* The data:
⁂

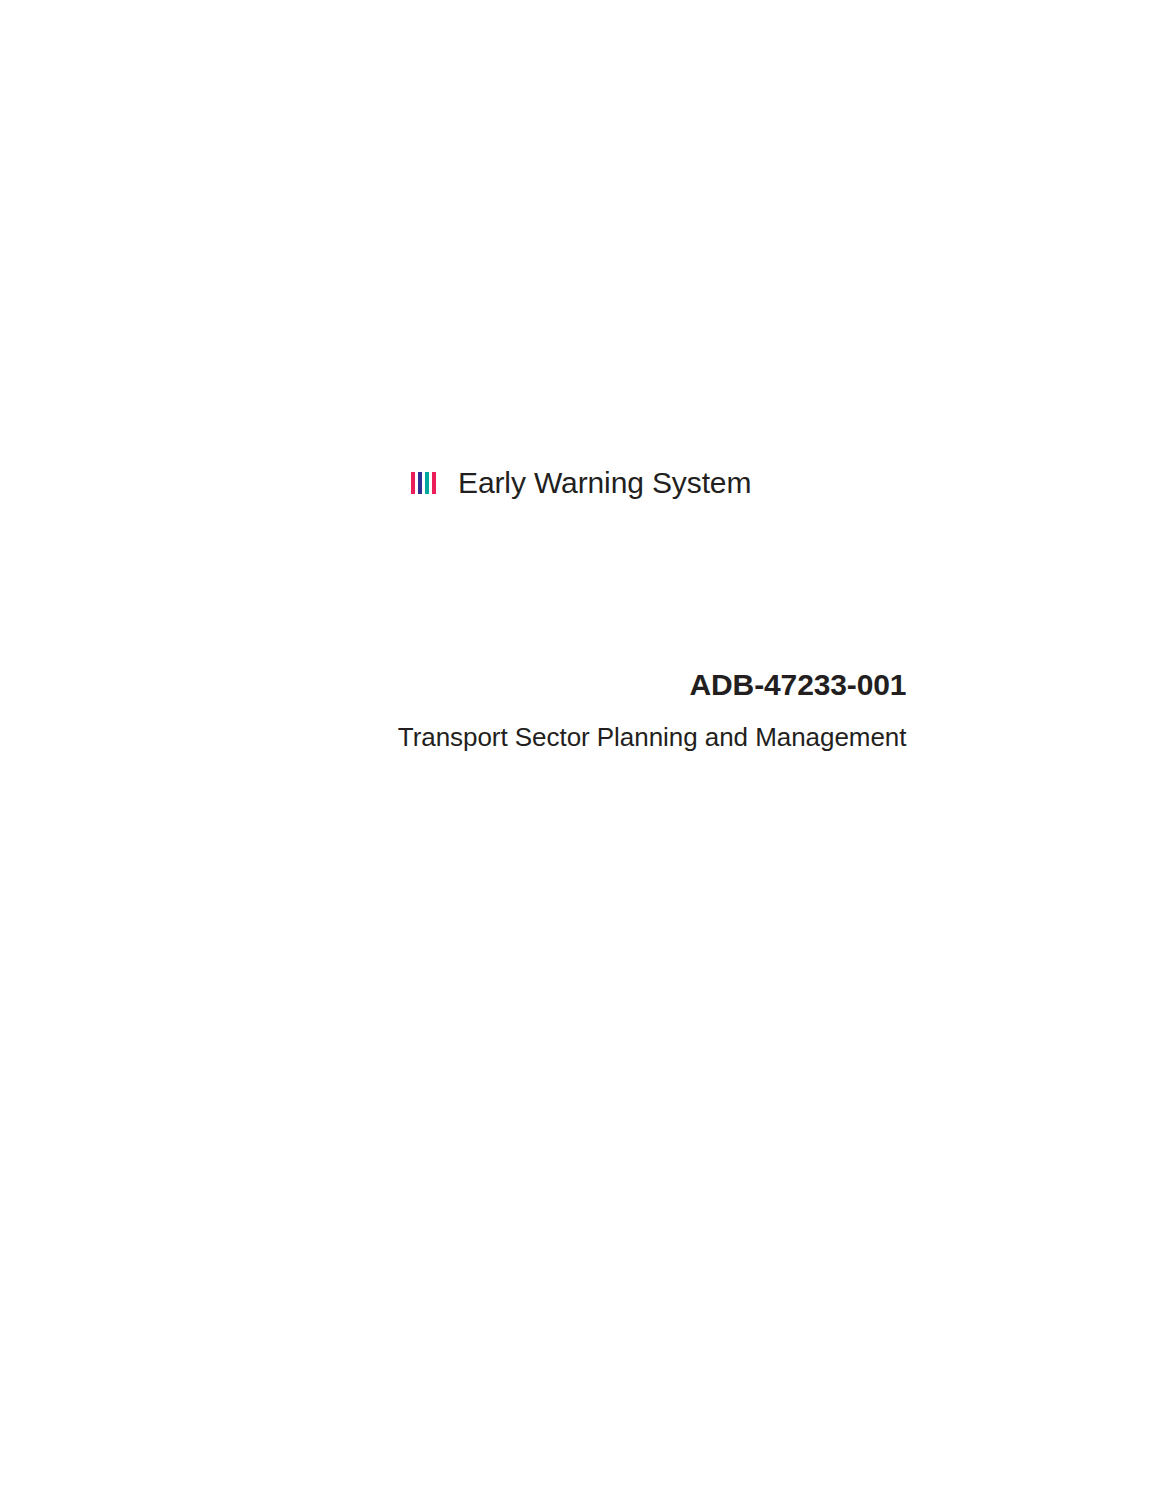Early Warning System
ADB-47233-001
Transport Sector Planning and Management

⁂

* Your objective: What you return should match the material word for word, apart from the pictures.

* Output for this exercise:
Early Warning System
ADB-47233-001
Transport Sector Planning and Management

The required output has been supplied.